Marine Cargo Insurance
Globalization has made it possible for businesses to trade not just across borders but also across oceans. For such businesses, risk management becomes a major requirement. Because the importing and exporting of goods can expose the shipment to risks and you can incur huge financial losses if your shipments are damaged or destroyed in transit.
To take care of the risks inherent during the transit, it is important that you take a Marine Cargo Insurance. Marine Cargo Insurance can provide protection to the cargo from the time it leaves the seller’s warehouse till the time it reaches the buyer’s warehouse subject to the INCO terms in the invoice.
Benefits of Marine Insurance
Comprehensive Coverage: A marine cargo insurance policy offers comprehensive coverage against all risks that the goods are exposed to while they are in transit.
Easy Customization: The policy can be easily customized as per your needs and business requirements.
Flexibility: It is flexible. You can take a policy that caters to your requirements at a reasonable price that suits your budget.
Tailor-made policies: It’s possible to work out a tailor made policy in consultation with the prospective buyer of insurance.
What’s covered
Marine Cargo insurance primarily covers loss or damage to the subject matter of insurance whilst in transit caused by perils viz., fire, explosion, hijacks, accidents, collisions, flood, inundation, strike, riot, malicious damage, terrorism, shortage, non-delivery etc.

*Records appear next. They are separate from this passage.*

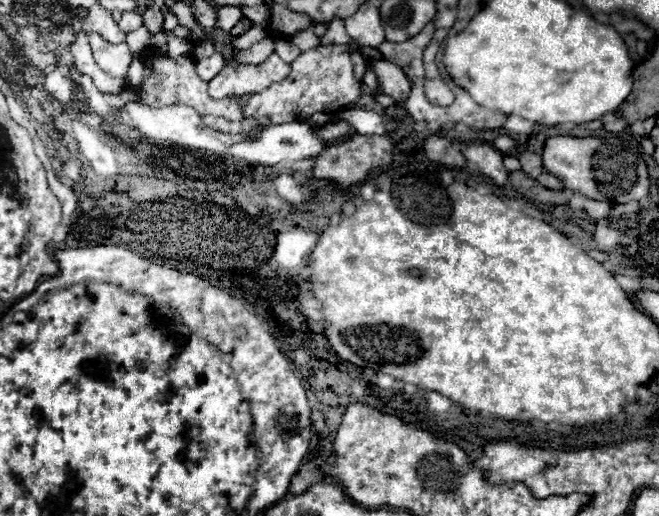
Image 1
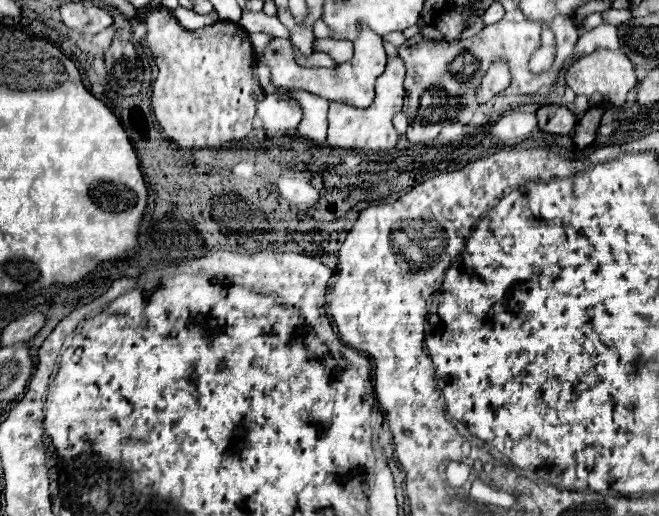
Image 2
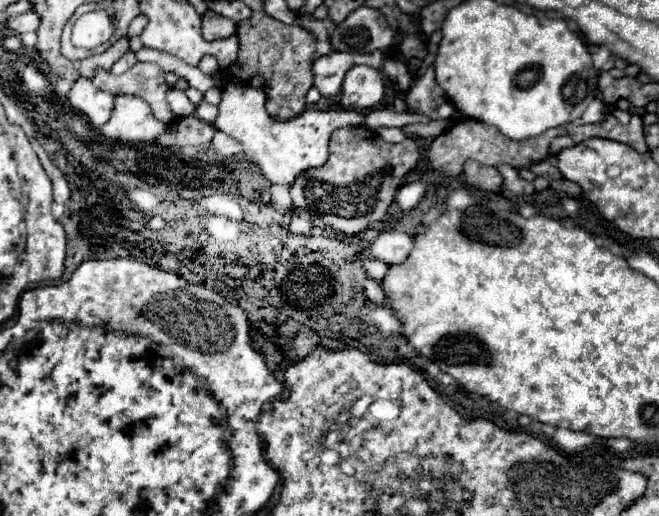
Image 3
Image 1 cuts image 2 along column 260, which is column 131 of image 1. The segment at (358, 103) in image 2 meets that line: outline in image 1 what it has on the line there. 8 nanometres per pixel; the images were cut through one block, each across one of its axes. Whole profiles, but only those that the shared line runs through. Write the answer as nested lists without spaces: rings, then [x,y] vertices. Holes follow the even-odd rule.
[[[96,32],[88,34],[88,42],[90,42],[92,56],[94,56],[96,64],[100,66],[100,70],[110,74],[112,78],[124,78],[126,76],[126,70],[132,62],[132,52],[124,42],[122,44],[110,44]]]

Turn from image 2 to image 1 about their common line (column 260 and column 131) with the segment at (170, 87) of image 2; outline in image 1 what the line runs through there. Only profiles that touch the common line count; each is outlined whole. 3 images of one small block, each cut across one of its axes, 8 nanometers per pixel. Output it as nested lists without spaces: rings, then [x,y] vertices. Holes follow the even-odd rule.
[[[146,52],[144,54],[146,58],[146,78],[142,82],[140,88],[126,88],[124,92],[120,94],[106,94],[106,102],[114,108],[114,110],[120,110],[126,102],[134,100],[134,102],[140,102],[140,104],[146,104],[146,106],[154,106],[154,108],[162,108],[162,106],[172,106],[172,104],[186,104],[186,106],[192,106],[194,110],[198,110],[198,114],[214,114],[214,116],[222,116],[226,118],[228,122],[242,122],[244,120],[244,114],[242,114],[242,106],[234,100],[234,98],[222,98],[222,100],[214,100],[210,98],[208,94],[208,84],[202,82],[198,76],[196,76],[196,70],[194,70],[194,62],[186,56],[182,58],[156,58],[154,54]]]

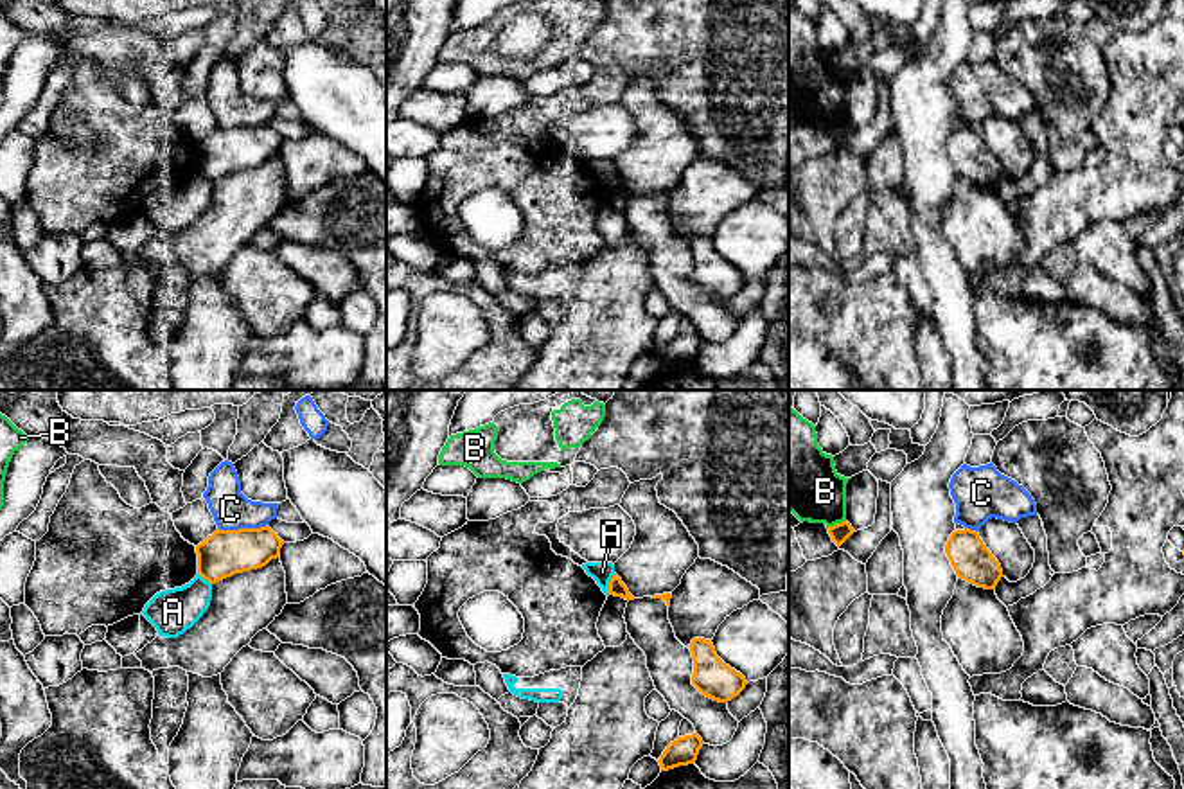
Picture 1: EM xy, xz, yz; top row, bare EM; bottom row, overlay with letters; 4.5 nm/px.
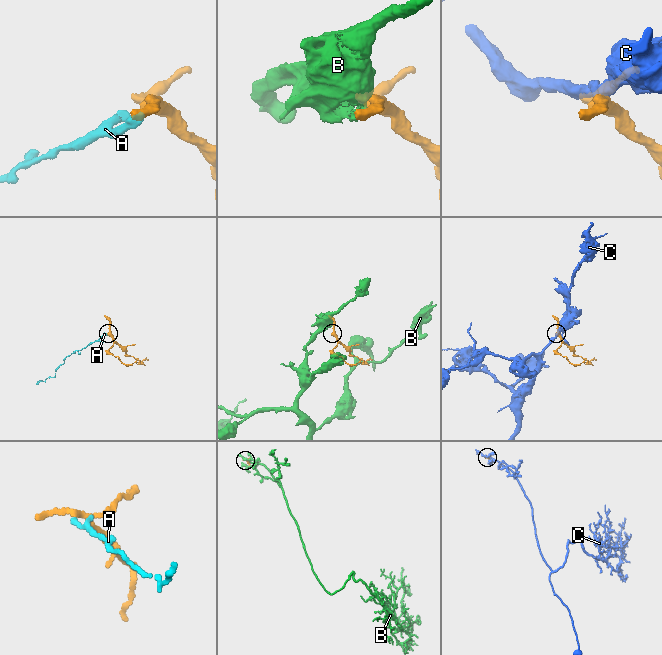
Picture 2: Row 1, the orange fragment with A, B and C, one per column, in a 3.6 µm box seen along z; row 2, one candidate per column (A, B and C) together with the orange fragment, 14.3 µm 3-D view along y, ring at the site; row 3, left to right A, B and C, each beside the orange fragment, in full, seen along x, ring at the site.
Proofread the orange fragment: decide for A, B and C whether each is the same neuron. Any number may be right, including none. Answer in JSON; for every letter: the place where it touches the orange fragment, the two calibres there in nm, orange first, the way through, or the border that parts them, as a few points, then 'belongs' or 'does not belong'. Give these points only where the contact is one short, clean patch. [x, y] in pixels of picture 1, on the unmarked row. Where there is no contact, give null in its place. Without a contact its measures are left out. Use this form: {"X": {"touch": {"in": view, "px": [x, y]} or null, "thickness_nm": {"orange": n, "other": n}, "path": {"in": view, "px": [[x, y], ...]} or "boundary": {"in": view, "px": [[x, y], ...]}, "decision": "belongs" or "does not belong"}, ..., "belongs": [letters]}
{"A": {"touch": {"in": "xz", "px": [609, 182]}, "thickness_nm": {"orange": 70, "other": 100}, "boundary": {"in": "xz", "px": [[615, 171], [608, 191]]}, "decision": "does not belong"}, "B": {"touch": {"in": "yz", "px": [838, 121]}, "thickness_nm": {"orange": 90, "other": 300}, "boundary": {"in": "yz", "px": [[845, 117], [827, 124]]}, "decision": "does not belong"}, "C": {"touch": {"in": "xy", "px": [241, 126]}, "thickness_nm": {"orange": 200, "other": 170}, "boundary": {"in": "xy", "px": [[266, 121], [259, 124], [218, 126]]}, "decision": "does not belong"}, "belongs": []}

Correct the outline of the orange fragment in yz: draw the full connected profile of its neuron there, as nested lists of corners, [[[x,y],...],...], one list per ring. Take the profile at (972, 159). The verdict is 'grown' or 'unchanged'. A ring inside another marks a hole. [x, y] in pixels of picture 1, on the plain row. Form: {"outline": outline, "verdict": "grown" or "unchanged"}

You can choose the coverage based on your specific business requirements. The policy is available for a variety of cargo/goods.
What’s not covered
The insurance policy does not cover:
- Wilful misconduct of the InsuredCompensation is not provided for any intentional loss/damage.
- Insufficiency or Unsuitability of packing as per industry standards.
- No cover shall be provided if the damage occurs due to bankruptcy, liquidation, failure/collapse in the finances.
- No cover shall be provided if the loss occurs due to delay in the cargo.
- Inherent vice or nature of the subject matter insured.
- Insolvency or financial default of owners/operators of the carrier if the cargo owners are privy to same
Who Can Take the Policy?
Cargo shipments with high or low value can directly impact business of an individual or an organisation. Exporter, importer, manufacturer, trader, merchant exporter, or contractors of project etc can take a Marine Cargo Insurance policy to protect goods from material damages whilst in transit.
Types of Marine Cargo Insurance Policy
Specific Policy: This provides coverage to the single specific shipment during the policy period.
Open Policy: This provides coverage to all goods in transit falling within that agreement for a period, usually one year. All the terms and conditions are agreed to between the policy holder and the insurance company at the time of taking the policy. Periodical declarations should be submitted to the insurance company and premium should be paid in advance or a cash deposit should be maintained with the insurance company. As per Section 64 VB of the Insurance Act no insurance company can accept a risk without the premium being paid in advance before the commencement of the risk
Open Cover: Same as above but this policy is essentially for Export and Imports. Some private companies use the Open Policy for Domestic, Exports and Import coverages.